Well I'm not. It's a shame that most teachers are women, but I look at the falling off the tracks part as a tiny gold nugget in a pile of poop. Do we really want women doing to tech as they've done to so many other fields?

Krul said...
This comment has been removed by the author.
Anonymous said...

My point was more to the fact that the teachers below high school simply don't care about math. They barely understand beyond the basics themselves, so they fail to see where a student has gotten ahead in their thinking and are missing the point of what is being taught. There is a tendency to focus on rote processes vs mathematical thinking. Some of the curriculum is trying to get to mathematical thinking, but few of the teachers know or care enough to understand it until you get to middle school and higher.

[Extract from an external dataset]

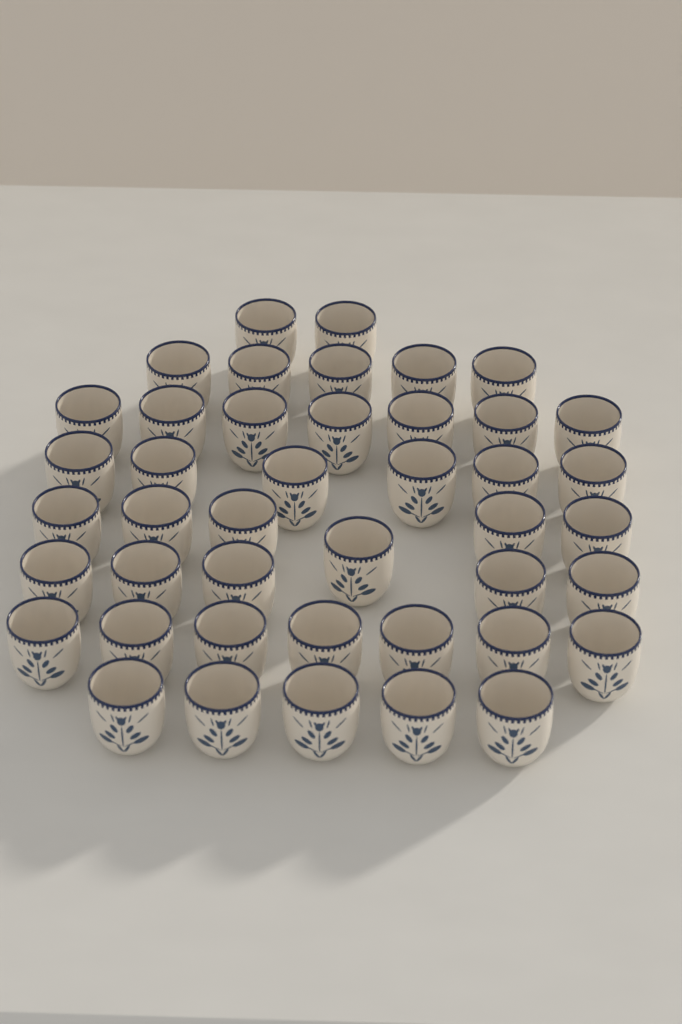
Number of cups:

Brain development and learning styles I think really calls for separate classrooms and curriculum paths for boys and girls. Most modern public schools could divide the students that way without any real issue. Could you imagine how much better things would be for both the boys and the girls if the classrooms favored them completely.

Anonymous said...

Speaking of STEM and the obvious, I spent the past three months working with college freshman studying introductory automotive technology. A class of 14 boys and one girl. The boys picked up most things well, struggled with some math, but took the lab assignments very well. The girl looked puzzled throughout class, could not grasp Ohm's Law or Watts' Law to save her life, and told the instructor soldering and welding were the same things. She then proceed to melt all the wire sheaths trying to solder exposed copper. Because appearance is necessary to ID the bohos of the world, she looked like an emaciated emo, Loved Pink but wore black, and generally was ill-mannered and sullen. Yet, there she was. Was conflicted whether to give her a kick out the door or a sandwich.

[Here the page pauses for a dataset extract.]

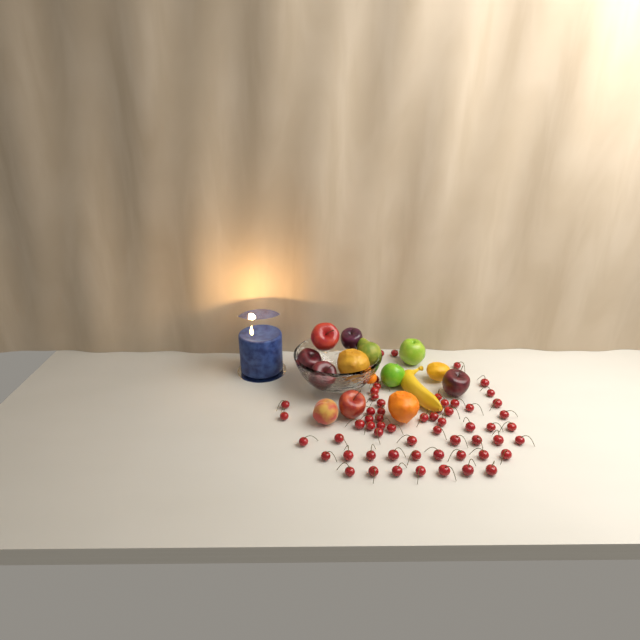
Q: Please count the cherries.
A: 60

In the words of the late Adm. Stockdale, "Who am I? Why am I here?"

Anonymous said...

OT: a couple of those girls are clearly fuckable.

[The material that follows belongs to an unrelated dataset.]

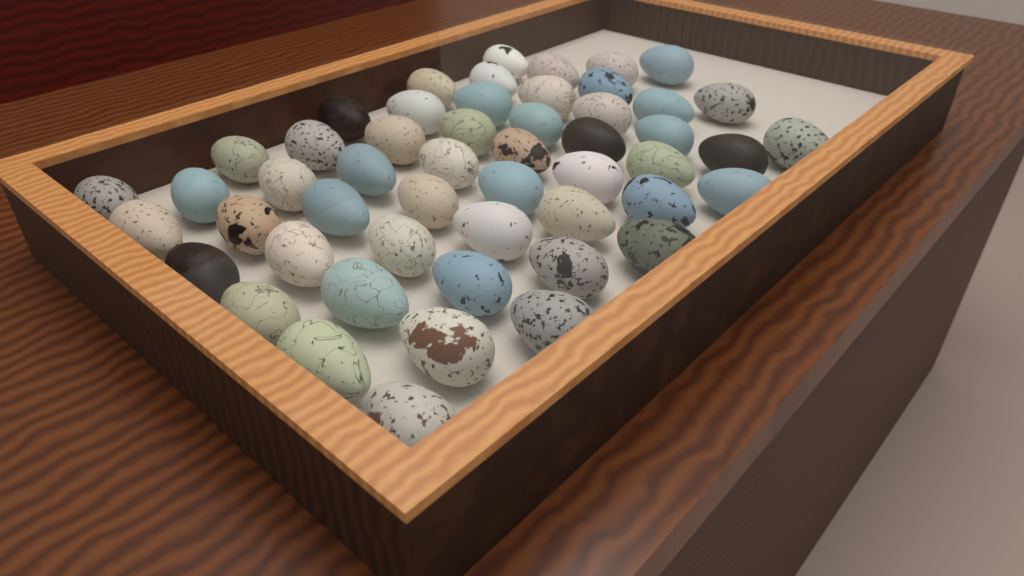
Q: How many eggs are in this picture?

Perhaps the highest calling for a woman in STEM: be f-able. Or, fuch a geek!

Anyway, sure I'm not the only one to notice, but the few gringo/haolies are fat or dyke.

Anonymous said...

OT: a couple of those girls are clearly fuckable.

Perhaps the highest calling for a woman in STEM: be f-able. Or, fuch a geek!

Anyway, sure I'm not the only one to notice, but the few gringo/haolies are fat or dyke.

Anchorman said...

Boys brains develop slower than girl brains. Which is why girls out compete boys early on.

That's not exactly accurate. Different parts of girls' brains develop faster than in boys, such as the frontal lobe. The frontal lobe helps people with behavior typically expected in classroom settings (among other things).

Anonymous said...

Boys brains develop slower than girl brains. Which is why girls out compete boys early on.

Along with longer male shelf lives, this is a major reason why traditionally a man was significantly older than his wife.

Mr. Bee said...

I've worked in aerospace for 40 years. The vast majority of the contracts are government funded - which meant stealthy racial and sexual quotas. For the last 30 years, women with STEM backgrounds have been systematically given priority in technical hiring, priority for better more interesting jobs and priority in salary increases and promotion. In that time I've worked with and known a couple of dozen women engineers and scientists. Of that set, I'd say that there were 3 or 4 who were actually technically effective, creative and deeply knowledgeable about their fields as opposed to about half the male engineers. The rest either left aerospace and went into something else - mainly teaching - or were eventually promoted into management where they carried on useful, effective and productive careers until they either retired or were laid off.

MichaelJMaier said...

Federal worker here: I'm actually having trouble thinking of a single black person higher in rank than me that doesn't seem promoted above their intelligence level.